### What is being asked
Using the records below, repeat exactly the lines from the one holding "9: (929, 422, 0.63)" through the one holding "47: (878, 490, 0.61)", both ends included, and no others.

*** Opening Dataset records ***

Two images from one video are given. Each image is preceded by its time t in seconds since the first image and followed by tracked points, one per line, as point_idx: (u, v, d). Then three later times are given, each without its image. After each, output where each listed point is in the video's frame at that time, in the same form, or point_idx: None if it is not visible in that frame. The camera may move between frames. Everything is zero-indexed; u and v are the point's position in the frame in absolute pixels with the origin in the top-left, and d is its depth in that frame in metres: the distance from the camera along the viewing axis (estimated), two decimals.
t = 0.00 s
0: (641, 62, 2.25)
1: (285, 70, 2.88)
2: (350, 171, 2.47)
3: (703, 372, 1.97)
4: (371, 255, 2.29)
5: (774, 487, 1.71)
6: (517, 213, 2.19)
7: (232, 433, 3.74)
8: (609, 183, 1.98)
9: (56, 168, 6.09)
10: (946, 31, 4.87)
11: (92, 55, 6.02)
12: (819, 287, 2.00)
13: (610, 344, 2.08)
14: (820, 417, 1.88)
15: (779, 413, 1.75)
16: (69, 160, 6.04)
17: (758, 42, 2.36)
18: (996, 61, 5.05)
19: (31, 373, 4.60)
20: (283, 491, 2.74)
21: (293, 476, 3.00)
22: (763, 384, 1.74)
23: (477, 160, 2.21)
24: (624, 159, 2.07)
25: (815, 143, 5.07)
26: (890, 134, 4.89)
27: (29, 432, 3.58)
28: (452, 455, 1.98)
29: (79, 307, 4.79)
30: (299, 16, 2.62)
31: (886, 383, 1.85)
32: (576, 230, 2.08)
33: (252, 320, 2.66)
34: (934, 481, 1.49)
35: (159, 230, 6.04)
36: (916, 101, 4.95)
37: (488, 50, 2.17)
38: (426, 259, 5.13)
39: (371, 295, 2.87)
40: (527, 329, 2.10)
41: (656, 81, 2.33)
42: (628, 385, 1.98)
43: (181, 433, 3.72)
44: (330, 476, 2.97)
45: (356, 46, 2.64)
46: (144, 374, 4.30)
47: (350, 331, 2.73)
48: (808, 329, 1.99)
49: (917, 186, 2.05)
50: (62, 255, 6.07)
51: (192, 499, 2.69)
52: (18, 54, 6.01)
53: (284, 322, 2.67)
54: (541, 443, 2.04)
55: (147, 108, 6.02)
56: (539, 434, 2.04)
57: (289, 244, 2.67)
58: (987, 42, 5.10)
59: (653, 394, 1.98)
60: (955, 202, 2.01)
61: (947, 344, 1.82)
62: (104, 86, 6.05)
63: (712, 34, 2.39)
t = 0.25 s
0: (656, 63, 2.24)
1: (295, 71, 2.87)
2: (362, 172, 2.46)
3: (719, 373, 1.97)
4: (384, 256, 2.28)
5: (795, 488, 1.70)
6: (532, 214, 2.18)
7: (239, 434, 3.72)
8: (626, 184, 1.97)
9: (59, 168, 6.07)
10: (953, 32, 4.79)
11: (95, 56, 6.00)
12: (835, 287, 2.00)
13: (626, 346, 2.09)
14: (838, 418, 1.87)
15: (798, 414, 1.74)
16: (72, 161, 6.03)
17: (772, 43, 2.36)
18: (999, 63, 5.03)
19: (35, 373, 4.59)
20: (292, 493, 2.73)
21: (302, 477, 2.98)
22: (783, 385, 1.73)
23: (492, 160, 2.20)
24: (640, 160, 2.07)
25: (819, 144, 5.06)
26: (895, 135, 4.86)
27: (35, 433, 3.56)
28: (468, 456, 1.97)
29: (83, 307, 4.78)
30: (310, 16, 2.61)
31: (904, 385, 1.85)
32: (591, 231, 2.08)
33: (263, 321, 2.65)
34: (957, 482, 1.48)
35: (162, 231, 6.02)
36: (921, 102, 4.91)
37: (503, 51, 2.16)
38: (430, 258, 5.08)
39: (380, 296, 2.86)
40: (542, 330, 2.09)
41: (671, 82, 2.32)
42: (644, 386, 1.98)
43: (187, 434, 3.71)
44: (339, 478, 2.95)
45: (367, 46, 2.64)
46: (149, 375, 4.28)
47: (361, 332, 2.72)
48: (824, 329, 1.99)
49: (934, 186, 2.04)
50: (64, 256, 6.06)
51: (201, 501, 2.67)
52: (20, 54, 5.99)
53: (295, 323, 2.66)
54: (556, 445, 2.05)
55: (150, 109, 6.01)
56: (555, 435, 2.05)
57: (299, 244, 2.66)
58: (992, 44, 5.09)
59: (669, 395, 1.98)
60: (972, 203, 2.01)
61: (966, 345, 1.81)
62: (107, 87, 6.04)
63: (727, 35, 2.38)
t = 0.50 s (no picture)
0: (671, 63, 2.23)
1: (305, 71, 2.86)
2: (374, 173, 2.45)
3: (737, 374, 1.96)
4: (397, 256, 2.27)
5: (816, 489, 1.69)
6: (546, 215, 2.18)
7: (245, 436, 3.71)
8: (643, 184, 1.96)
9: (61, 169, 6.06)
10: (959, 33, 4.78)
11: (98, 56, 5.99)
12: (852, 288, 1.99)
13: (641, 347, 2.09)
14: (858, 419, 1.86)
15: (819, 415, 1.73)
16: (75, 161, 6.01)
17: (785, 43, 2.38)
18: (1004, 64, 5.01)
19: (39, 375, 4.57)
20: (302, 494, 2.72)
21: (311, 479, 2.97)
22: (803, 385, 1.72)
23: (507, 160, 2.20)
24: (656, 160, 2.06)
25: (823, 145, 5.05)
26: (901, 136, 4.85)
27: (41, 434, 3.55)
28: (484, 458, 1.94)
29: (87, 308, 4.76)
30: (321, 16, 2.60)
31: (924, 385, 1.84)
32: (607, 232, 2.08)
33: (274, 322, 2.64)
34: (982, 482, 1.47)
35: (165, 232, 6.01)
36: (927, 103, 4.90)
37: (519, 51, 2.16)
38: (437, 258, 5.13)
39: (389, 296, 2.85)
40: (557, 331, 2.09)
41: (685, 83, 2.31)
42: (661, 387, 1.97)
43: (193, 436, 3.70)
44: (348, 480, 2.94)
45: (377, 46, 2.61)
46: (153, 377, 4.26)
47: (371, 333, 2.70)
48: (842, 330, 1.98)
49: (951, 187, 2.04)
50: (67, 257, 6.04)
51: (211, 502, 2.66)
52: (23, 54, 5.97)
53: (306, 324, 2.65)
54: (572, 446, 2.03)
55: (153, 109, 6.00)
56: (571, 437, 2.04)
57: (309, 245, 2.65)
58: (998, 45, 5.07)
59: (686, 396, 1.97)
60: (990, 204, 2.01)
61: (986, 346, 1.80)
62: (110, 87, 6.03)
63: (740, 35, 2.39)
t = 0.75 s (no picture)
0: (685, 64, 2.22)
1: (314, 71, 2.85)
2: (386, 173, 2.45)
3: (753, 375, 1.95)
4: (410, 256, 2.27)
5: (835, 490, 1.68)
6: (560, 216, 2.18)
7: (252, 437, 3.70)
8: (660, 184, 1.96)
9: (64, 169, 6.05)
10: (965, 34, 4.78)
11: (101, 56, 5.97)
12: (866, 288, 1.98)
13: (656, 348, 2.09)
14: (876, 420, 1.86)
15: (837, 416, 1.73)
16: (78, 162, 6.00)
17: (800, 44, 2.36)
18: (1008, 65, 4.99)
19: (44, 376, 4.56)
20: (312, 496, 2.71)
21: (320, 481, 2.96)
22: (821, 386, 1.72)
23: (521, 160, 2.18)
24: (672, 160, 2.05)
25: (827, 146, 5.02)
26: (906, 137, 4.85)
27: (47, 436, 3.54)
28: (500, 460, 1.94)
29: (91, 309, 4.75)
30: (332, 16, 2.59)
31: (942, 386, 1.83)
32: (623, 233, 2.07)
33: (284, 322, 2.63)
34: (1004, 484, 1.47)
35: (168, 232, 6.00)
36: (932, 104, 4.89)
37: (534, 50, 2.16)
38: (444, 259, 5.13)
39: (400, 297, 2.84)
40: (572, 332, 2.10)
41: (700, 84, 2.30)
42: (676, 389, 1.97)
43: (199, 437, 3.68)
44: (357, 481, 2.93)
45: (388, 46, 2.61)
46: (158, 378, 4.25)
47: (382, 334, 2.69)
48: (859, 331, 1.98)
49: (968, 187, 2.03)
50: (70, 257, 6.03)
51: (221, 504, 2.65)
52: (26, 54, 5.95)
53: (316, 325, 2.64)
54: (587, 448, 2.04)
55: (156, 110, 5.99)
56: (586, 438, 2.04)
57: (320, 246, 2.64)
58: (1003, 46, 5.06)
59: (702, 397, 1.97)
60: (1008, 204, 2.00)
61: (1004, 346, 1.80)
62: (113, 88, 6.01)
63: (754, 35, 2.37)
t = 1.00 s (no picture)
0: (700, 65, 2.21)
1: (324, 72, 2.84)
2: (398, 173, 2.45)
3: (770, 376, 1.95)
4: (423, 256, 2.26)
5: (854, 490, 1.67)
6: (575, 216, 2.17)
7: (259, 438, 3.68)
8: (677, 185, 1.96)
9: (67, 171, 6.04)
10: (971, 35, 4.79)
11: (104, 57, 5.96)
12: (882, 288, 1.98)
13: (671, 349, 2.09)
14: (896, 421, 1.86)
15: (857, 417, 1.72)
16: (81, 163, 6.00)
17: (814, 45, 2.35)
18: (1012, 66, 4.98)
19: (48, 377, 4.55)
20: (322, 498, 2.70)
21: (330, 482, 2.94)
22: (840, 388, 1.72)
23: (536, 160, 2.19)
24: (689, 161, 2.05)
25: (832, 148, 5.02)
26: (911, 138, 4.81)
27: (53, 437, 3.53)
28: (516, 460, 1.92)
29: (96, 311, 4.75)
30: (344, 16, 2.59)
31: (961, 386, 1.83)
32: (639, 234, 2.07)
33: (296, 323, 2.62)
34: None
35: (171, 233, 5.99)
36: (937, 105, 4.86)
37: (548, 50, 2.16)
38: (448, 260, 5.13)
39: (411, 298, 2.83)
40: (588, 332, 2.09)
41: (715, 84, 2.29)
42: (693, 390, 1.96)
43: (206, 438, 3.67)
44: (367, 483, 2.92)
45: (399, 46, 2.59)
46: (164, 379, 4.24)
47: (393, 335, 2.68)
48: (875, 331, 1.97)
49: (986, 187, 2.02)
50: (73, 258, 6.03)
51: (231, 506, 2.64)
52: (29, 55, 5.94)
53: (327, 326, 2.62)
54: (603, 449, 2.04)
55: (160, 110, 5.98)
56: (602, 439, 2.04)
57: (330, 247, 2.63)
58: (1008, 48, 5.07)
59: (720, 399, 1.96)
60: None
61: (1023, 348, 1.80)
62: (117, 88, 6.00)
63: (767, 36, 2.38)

*** Closing Dataset records ***
*** Opening Dataset records ***

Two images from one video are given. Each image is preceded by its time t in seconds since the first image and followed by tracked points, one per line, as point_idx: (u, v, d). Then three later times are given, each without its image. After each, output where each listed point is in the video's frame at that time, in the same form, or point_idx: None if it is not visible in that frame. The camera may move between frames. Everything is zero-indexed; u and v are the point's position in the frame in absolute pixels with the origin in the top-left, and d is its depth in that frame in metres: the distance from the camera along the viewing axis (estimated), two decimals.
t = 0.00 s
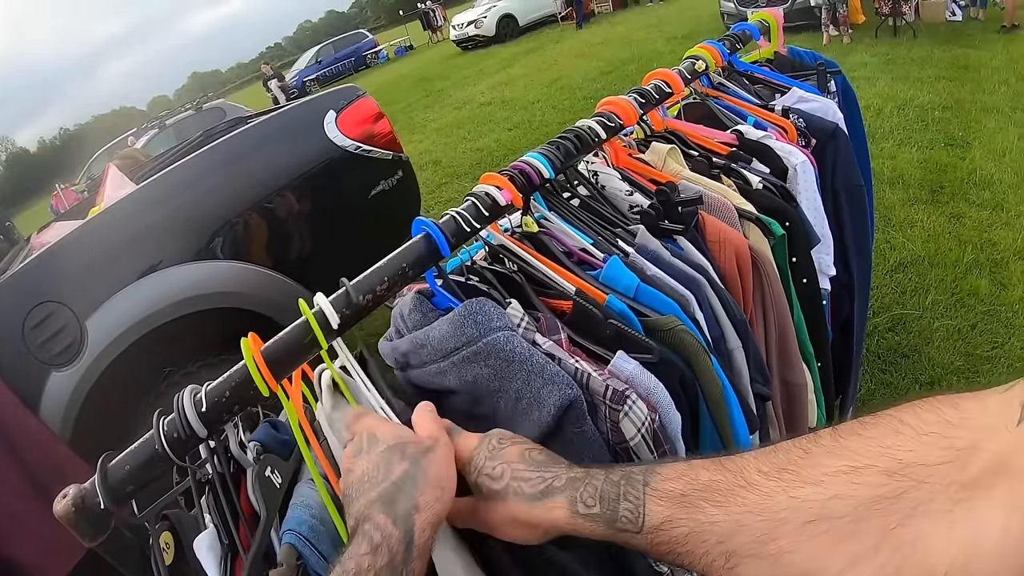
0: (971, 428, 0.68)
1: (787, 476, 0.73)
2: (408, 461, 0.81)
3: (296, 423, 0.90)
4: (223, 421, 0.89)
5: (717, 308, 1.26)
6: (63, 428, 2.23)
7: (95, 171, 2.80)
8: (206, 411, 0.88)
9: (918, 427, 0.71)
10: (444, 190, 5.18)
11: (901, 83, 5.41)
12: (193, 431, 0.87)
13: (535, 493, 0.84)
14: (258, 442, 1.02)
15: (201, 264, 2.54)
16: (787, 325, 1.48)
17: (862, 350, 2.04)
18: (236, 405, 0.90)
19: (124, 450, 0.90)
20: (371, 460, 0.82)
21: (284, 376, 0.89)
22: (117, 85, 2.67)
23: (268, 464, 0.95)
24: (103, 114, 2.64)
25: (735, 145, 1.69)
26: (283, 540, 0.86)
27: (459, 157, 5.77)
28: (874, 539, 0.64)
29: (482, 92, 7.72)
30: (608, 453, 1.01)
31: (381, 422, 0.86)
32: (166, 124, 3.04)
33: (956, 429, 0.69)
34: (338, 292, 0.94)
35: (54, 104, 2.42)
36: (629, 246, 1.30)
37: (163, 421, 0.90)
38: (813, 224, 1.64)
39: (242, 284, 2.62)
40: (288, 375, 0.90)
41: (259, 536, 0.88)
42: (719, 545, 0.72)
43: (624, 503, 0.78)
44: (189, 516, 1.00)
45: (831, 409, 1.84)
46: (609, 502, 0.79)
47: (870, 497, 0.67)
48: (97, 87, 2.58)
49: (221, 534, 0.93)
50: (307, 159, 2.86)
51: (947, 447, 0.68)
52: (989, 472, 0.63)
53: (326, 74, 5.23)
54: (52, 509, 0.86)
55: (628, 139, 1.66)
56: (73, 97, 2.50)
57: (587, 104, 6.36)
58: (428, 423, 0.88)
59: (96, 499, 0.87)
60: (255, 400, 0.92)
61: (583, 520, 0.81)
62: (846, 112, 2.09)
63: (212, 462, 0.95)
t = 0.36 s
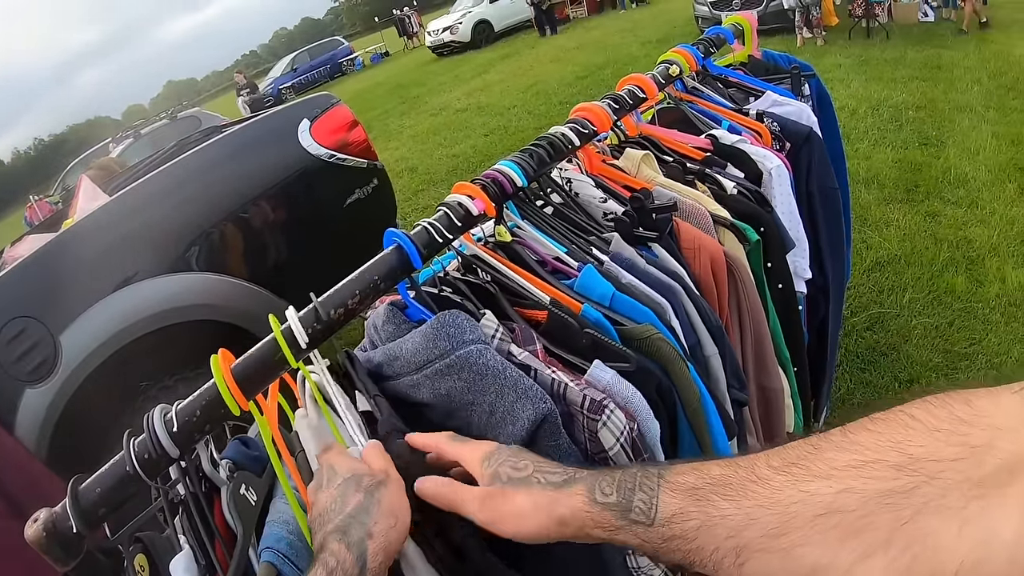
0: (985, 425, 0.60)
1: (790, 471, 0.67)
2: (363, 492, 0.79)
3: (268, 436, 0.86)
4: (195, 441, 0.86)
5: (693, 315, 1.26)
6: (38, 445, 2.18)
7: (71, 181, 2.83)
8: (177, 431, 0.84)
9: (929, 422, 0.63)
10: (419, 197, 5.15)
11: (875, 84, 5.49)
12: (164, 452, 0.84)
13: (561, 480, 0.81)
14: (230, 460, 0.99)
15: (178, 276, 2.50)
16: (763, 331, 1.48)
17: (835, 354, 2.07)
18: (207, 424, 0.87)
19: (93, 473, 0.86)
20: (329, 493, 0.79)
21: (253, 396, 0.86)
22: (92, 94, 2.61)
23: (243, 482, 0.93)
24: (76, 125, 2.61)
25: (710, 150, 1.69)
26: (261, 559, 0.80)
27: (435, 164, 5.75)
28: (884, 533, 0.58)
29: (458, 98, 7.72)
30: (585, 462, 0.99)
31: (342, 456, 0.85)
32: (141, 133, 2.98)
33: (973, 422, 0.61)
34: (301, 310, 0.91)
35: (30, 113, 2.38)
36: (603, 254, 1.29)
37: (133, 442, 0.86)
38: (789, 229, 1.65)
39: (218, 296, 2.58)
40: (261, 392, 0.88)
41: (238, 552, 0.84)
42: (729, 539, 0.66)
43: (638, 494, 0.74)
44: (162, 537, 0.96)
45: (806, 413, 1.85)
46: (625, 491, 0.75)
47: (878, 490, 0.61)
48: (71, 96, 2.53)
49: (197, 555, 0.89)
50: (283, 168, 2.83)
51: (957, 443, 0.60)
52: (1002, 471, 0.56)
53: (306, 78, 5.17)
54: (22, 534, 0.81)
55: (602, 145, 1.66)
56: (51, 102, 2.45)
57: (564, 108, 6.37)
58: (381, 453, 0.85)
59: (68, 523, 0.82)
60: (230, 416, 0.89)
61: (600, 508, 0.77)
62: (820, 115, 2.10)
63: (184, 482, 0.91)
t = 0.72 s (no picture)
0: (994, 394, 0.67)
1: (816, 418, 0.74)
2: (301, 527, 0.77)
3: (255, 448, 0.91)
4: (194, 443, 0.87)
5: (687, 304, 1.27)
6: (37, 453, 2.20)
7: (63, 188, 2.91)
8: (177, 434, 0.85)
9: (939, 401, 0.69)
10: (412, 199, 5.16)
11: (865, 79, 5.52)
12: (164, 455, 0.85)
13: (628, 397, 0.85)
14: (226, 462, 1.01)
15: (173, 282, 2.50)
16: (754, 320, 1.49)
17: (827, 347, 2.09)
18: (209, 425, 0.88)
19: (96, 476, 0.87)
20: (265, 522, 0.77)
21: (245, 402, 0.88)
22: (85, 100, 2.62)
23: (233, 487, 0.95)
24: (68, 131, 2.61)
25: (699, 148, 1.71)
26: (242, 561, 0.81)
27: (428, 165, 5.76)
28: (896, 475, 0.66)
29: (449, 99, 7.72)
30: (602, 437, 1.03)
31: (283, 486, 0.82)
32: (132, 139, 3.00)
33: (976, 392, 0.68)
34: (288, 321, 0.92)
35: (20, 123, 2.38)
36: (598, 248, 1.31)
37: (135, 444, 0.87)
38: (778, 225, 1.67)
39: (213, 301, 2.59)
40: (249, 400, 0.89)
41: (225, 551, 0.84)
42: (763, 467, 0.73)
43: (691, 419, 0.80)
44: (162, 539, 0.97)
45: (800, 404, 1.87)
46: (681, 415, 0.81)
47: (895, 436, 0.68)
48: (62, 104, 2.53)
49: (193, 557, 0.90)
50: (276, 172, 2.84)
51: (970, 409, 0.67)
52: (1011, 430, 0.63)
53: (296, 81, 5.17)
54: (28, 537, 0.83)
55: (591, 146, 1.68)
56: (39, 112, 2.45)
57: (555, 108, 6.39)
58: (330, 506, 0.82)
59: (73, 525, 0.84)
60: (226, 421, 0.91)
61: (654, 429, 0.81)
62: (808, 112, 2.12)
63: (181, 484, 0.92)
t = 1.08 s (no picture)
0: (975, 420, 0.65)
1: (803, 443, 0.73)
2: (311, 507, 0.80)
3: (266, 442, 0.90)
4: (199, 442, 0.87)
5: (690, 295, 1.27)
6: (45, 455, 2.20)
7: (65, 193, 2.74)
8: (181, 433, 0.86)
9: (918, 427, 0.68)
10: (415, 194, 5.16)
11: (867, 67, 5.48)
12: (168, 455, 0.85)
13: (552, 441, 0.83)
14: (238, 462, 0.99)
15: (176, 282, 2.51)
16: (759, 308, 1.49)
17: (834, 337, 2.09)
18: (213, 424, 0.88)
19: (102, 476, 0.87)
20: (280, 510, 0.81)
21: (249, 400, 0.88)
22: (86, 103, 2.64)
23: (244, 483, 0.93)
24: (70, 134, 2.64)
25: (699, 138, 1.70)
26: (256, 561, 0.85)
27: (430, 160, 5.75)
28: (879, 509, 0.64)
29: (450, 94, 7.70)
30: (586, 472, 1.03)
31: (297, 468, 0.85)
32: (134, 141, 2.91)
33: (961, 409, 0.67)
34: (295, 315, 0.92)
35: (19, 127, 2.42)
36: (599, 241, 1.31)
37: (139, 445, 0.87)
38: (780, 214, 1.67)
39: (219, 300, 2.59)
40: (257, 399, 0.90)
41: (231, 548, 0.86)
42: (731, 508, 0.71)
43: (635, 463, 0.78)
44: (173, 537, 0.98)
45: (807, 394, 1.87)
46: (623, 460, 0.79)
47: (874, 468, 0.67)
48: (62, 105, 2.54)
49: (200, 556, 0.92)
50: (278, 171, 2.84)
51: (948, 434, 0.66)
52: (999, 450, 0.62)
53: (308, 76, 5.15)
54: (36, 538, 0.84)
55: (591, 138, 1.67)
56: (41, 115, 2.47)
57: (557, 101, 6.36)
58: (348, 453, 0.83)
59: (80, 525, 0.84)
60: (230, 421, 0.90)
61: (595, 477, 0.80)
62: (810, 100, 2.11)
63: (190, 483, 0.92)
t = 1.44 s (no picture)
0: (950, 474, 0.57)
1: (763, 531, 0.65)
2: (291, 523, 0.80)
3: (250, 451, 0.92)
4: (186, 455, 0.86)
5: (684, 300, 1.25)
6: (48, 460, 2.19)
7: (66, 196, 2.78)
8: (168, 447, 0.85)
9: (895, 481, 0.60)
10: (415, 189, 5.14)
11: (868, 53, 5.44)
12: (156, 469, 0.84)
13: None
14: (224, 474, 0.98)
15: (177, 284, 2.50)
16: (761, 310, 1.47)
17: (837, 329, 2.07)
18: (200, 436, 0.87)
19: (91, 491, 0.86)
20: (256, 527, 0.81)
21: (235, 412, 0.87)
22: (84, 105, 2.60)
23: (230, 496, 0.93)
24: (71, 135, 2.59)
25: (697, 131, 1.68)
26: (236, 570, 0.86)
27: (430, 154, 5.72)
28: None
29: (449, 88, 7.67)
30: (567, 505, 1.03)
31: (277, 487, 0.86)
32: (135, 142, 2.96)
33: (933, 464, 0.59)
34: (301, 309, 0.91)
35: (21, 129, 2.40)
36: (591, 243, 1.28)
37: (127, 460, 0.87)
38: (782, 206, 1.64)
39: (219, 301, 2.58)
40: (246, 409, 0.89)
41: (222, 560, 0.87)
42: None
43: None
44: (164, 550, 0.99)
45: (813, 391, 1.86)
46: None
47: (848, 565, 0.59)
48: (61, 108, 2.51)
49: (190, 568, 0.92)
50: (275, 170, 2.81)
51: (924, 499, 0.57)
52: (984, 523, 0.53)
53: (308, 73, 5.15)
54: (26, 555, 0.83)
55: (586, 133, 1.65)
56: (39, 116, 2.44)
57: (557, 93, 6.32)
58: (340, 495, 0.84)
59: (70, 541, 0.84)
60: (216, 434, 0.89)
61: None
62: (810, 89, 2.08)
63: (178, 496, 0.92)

*** Closing Dataset records ***

### Expected answer
9: (929, 422, 0.63)
10: (419, 197, 5.15)
11: (875, 84, 5.49)
12: (164, 452, 0.84)
13: (561, 480, 0.81)
14: (230, 460, 0.99)
15: (178, 276, 2.50)
16: (763, 331, 1.48)
17: (835, 354, 2.07)
18: (207, 424, 0.87)
19: (93, 473, 0.86)
20: (329, 493, 0.79)
21: (253, 396, 0.86)
22: (92, 94, 2.61)
23: (243, 482, 0.93)
24: (76, 125, 2.61)
25: (710, 150, 1.69)
26: (261, 559, 0.80)
27: (435, 164, 5.75)
28: (884, 533, 0.58)
29: (458, 98, 7.72)
30: (585, 462, 0.99)
31: (342, 456, 0.85)
32: (141, 133, 2.98)
33: (973, 422, 0.61)
34: (301, 310, 0.91)
35: (30, 113, 2.38)
36: (603, 254, 1.29)
37: (133, 442, 0.86)
38: (789, 229, 1.65)
39: (218, 296, 2.58)
40: (261, 392, 0.88)
41: (238, 552, 0.84)
42: (729, 539, 0.66)
43: (638, 494, 0.74)
44: (162, 537, 0.96)
45: (806, 413, 1.85)
46: (625, 491, 0.75)
47: (878, 490, 0.61)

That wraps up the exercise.